▸ SELECTION
+ + + + + + +

Whatever the option is, it appears that putting it into the national grid and buying it off the national grid to create hydrogen is not the way forward.

Mark Ruskell has a question.

Mark Ruskell

My question is on carbon capture and storage. The new Scottish climate change plan will come on the back of the carbon budget. The previous plan had quite a heavy reliance on CCS and Acorn. Do you think that that will change with the new climate change plan? We are aware of the track 1 and track 2 issues around delays, but has anything else changed in the past couple of years in relation to the prioritisation of CCS and its contribution within the climate change plan?

Nic Braley

CCS plays a hugely important role in the pathway to decarbonisation, but also in industrial development and clean power and jobs for Scotland. It plays multiple roles. The Acorn project involves storing CO2 safely offshore, supporting the development of the CCS-enabled clean power plant in Peterhead so that we can keep the lights on when the wind is not blowing, providing a route for the decarbonisation of Scottish industry, and supporting Grangemouth in the development of a new product suite and the green products that we need for the future. CCS is playing a critical enabling role across multiple policy areas and not just in the delivery of decarbonisation.

11:30  

Mark Ruskell

Okay. That is the pitch. I have heard that quite a few times before, but I am interested in the reality of where that now sits within the climate change plan. The previous climate change plan relied quite heavily on having CCS up and running by now, or very soon, to meet the 2030 targets. The Climate Change Committee warned that we would need to have a plan B, but that never came.

Leaving aside the strong arguments that you put forward, I am interested in where CCS now sits in terms of being deployable on the ground and able to capture carbon at an efficient rate. When will that happen? How much reliance on it should there be in the plan?

Professor Chalmers

The UK Climate Change Committee document was an interesting read. It focused on CCS for hard-to-abate sectors and leaving power decarbonisation to other ways of doing decarbonisation, which is a shift from what it has said. However, power projects are going ahead in the track 1 clusters. A final investment decision has been made on a power project in Teesside and it will go ahead. There is now a disconnect between what the Climate Change Committee is saying about a balanced pathway and what we are actually seeing in the clusters that are putting forward projects for UK Government support.

I wonder whether one reason why that has happened is that the CCC is assuming that there will be residual emissions from the carbon capture plants of, perhaps, 10 per cent. Technically, we do not have to have residual emissions that are that high. They can be much lower without incurring huge costs, but I am not sure that the system modellers have caught up yet. I wonder whether the reason why CCS is not being seen in the power sector is that there is an assumption that residual emissions would become too much by 2040-ish.

If we care about the residual emissions, we can slightly tweak the way that we do our carbon capture. We can pay a small amount—a few per cent more—and we will not have those residual emissions. I have not spoken to the CCC about it, but I wonder whether such things are driving the change, rather than other things that might be more concerning.

Okay. You think that it is not about the timescale for deployment but is more about how the CCC is modelling residual emissions. Are you saying that we are on track with that and the other track 1 projects?

Professor Chalmers

There is a natural gas combined cycle with post-combustion capture project that has a final investment decision in England, so it can be done. Obviously, that is being done with Government support, so there is then a question about where we put the money. Is it better to put it into natural gas for CCS or into something else? A whole bunch of factors come into that decision, and one of those is whether the investment is future proof. For me, that includes the residual emissions that we might be committing to. I think that that is a key thing that has affected the Climate Change Committee’s modelling, but real people are investing in real projects. We then get into the politics of it all.

+ + + + + + +

▸ RECORDS SUPPLIED
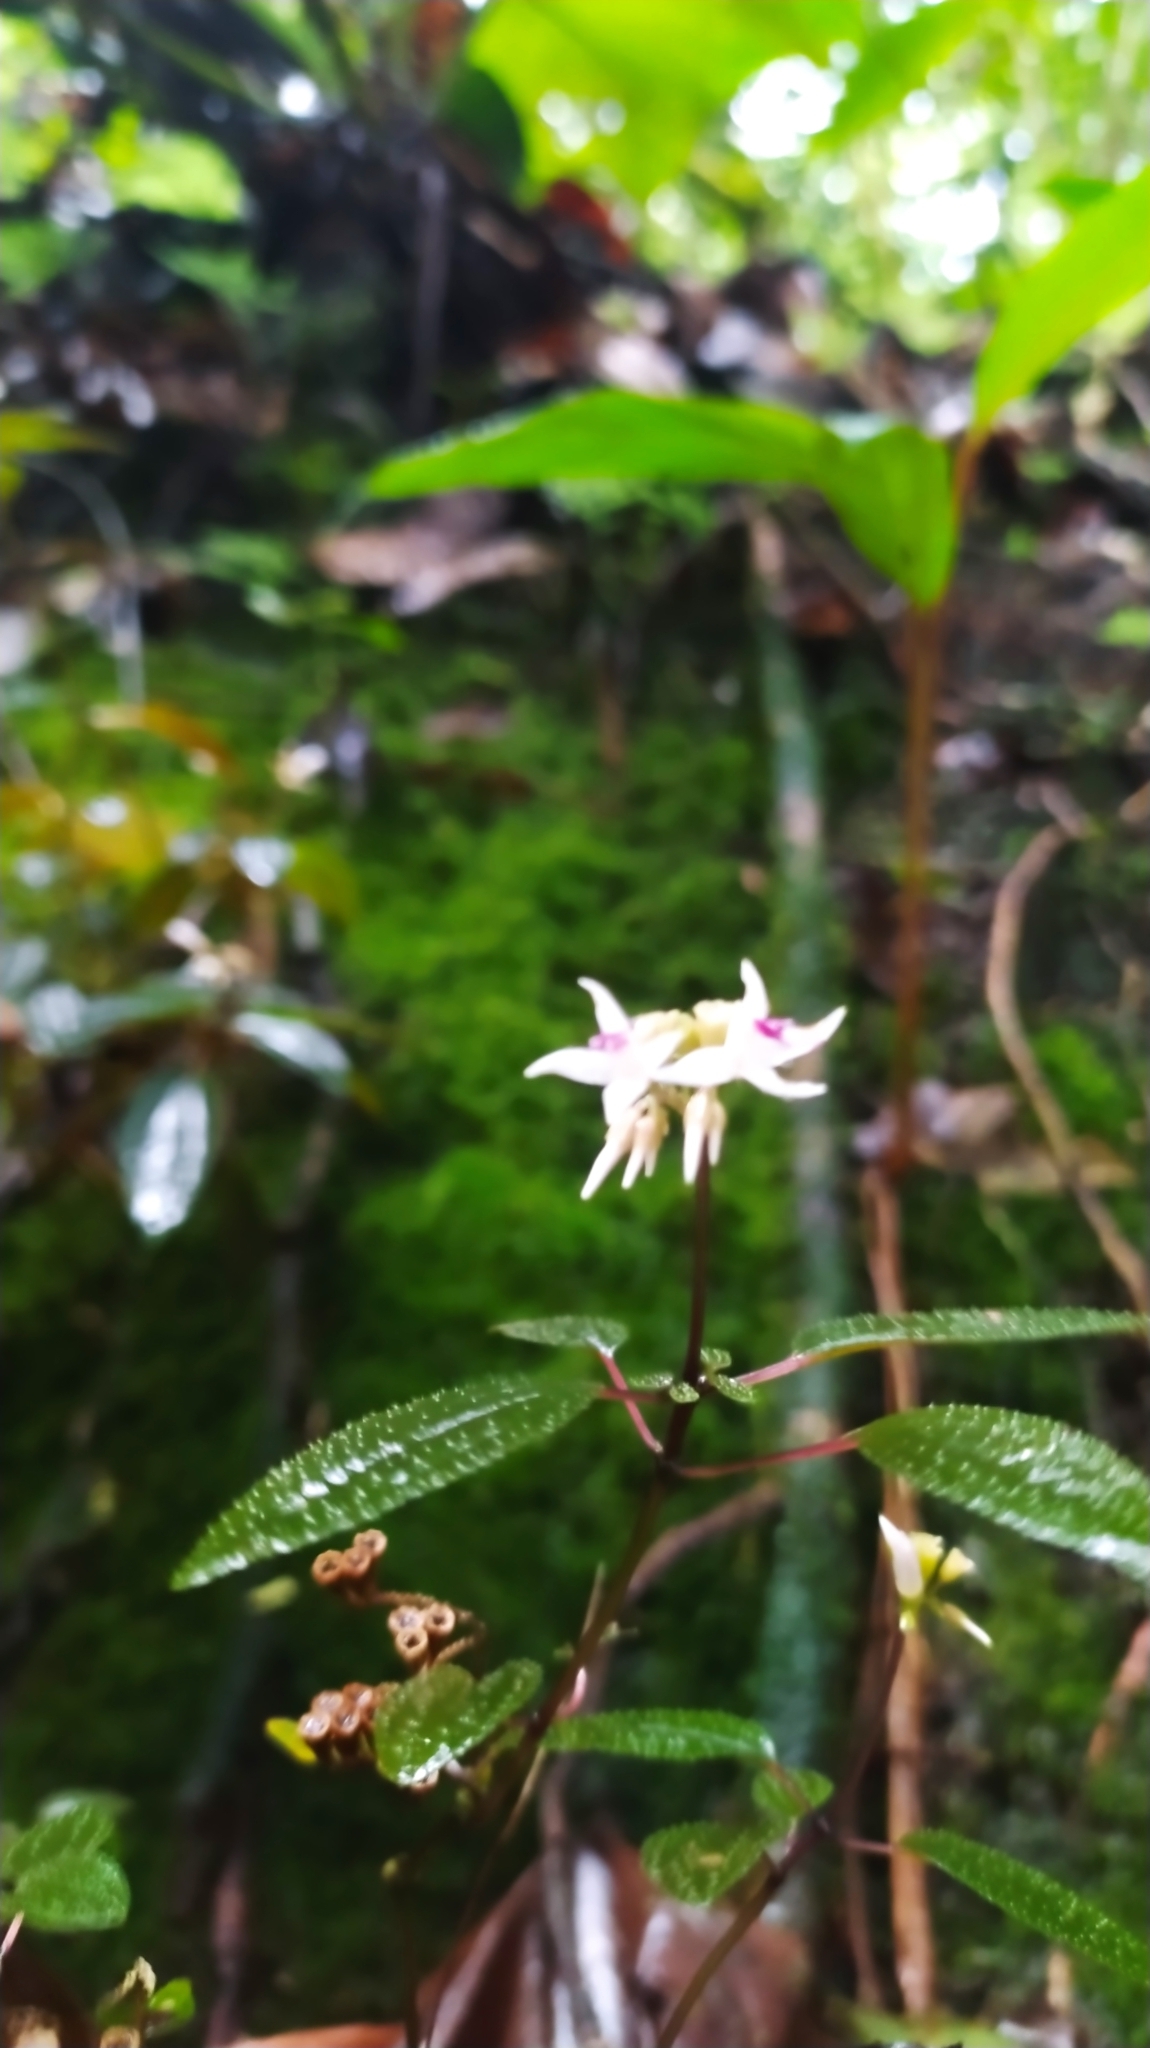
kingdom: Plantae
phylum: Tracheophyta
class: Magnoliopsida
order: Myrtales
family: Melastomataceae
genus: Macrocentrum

+ + + + + + +

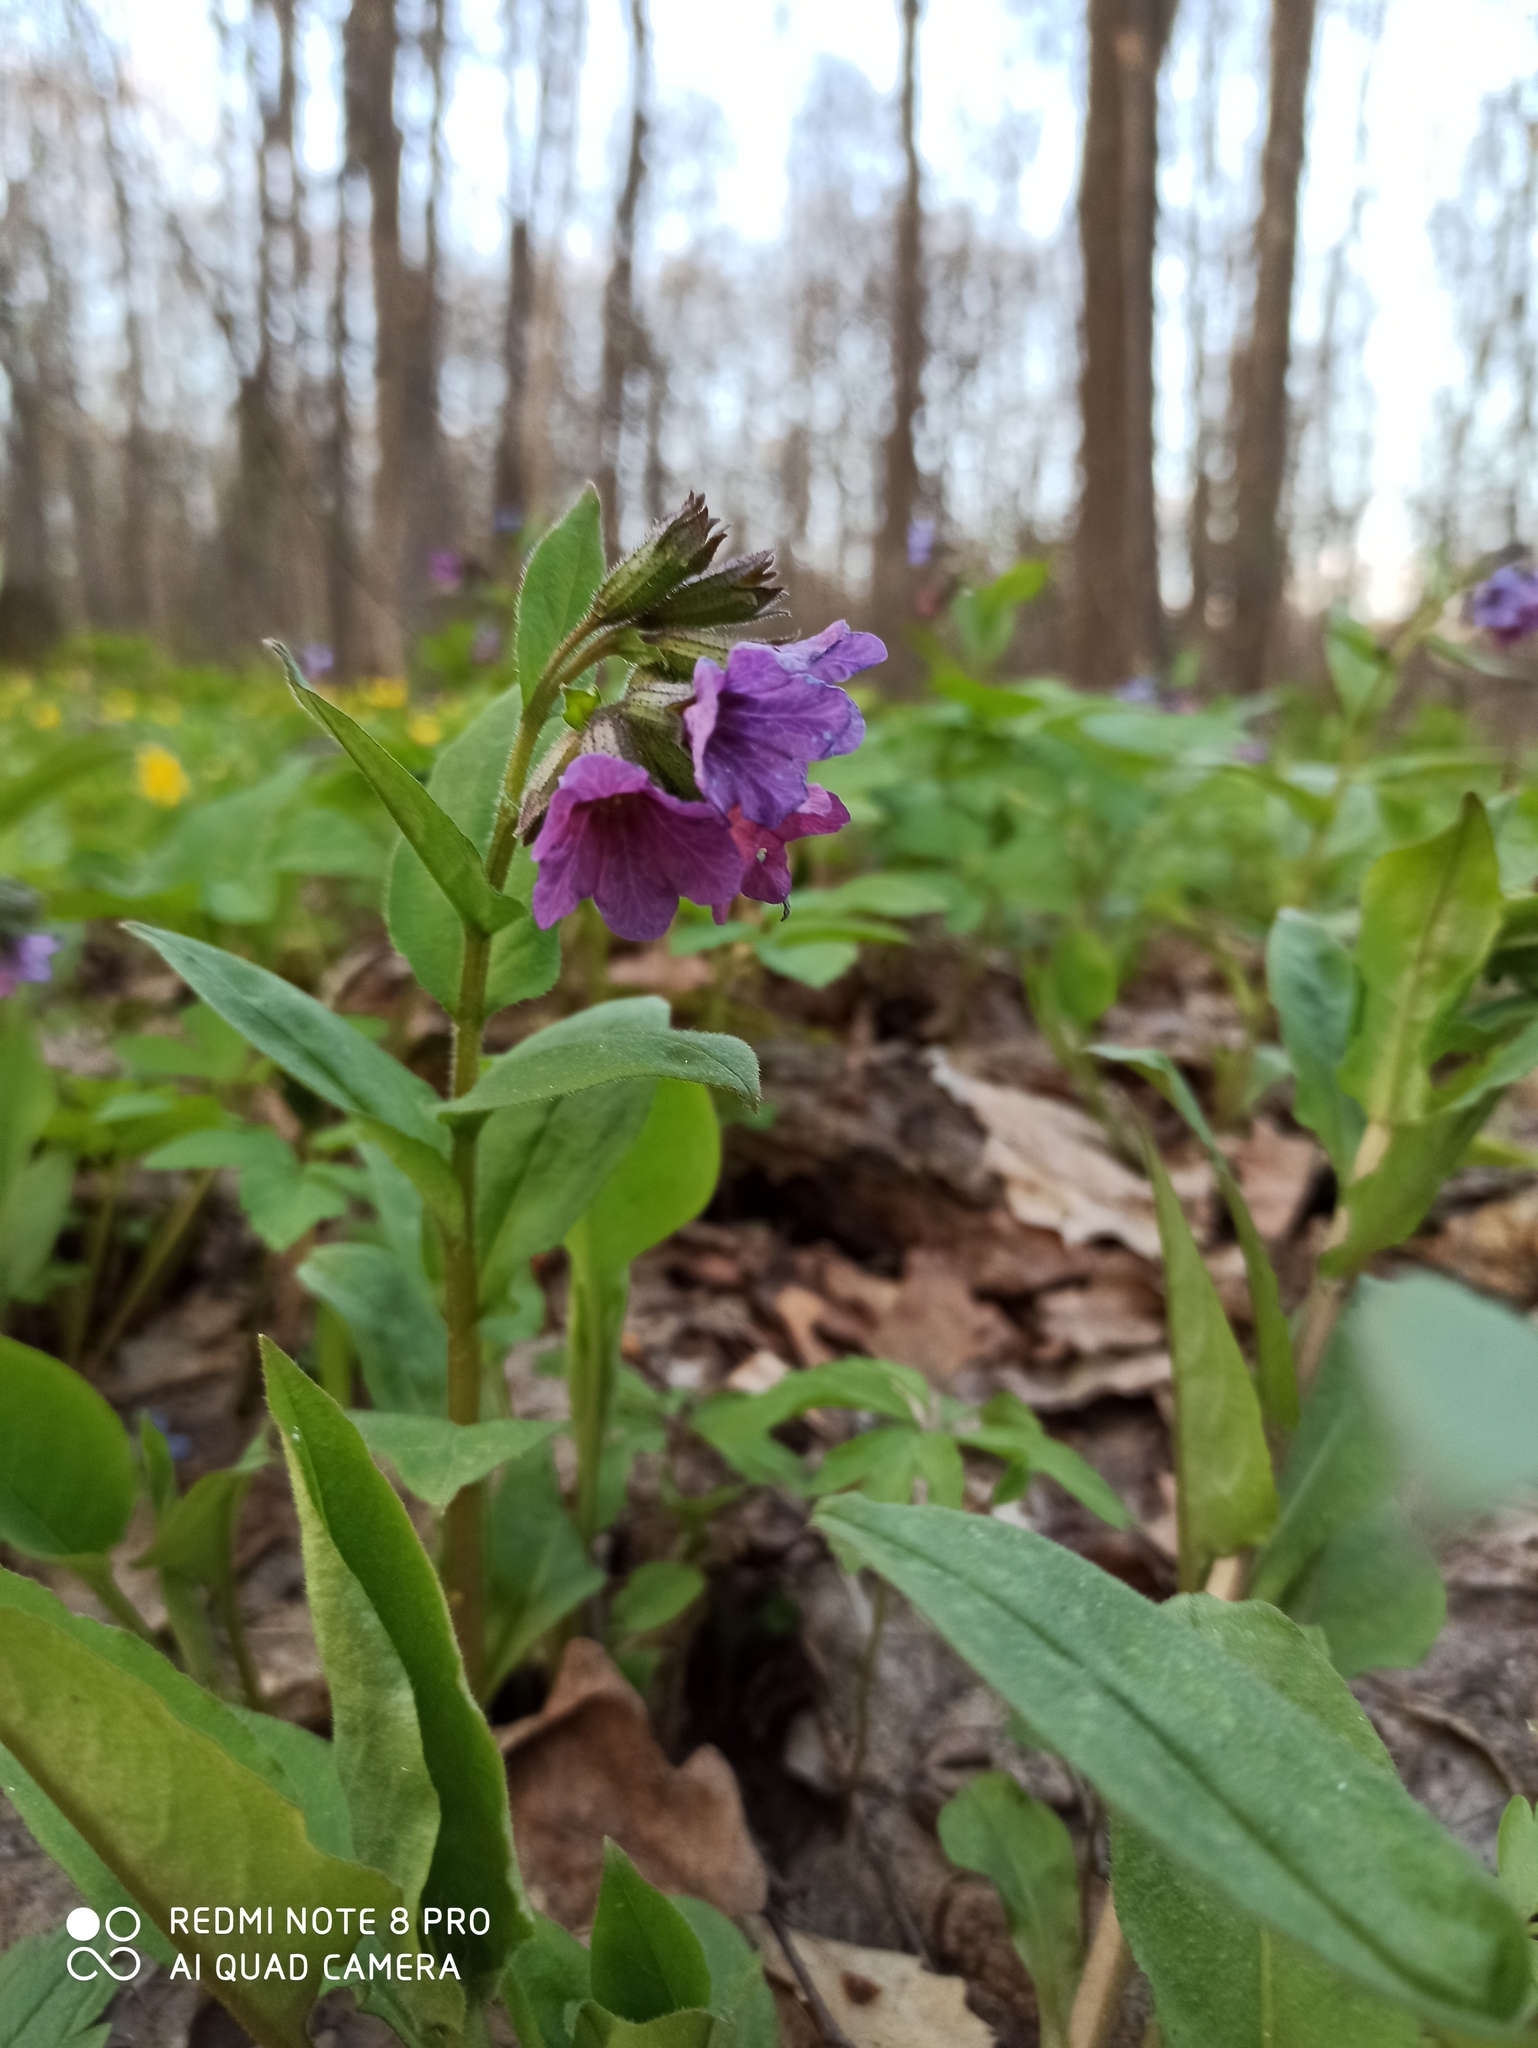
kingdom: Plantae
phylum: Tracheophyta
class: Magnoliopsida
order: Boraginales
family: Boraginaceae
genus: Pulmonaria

+ + + + + + +

▸ REQUEST A
From the transcript on carbon capture above, copy word for word the part that opens with the words containing "Mark Ruskell has" and closes with "the climate change plan?".
▸ REQUEST B
According to the transcript on carbon capture above, where has a final investment decision been made on a power project?

▸ REPLY A
Mark Ruskell has a question.

Mark Ruskell

My question is on carbon capture and storage. The new Scottish climate change plan will come on the back of the carbon budget. The previous plan had quite a heavy reliance on CCS and Acorn. Do you think that that will change with the new climate change plan? We are aware of the track 1 and track 2 issues around delays, but has anything else changed in the past couple of years in relation to the prioritisation of CCS and its contribution within the climate change plan?

▸ REPLY B
Teesside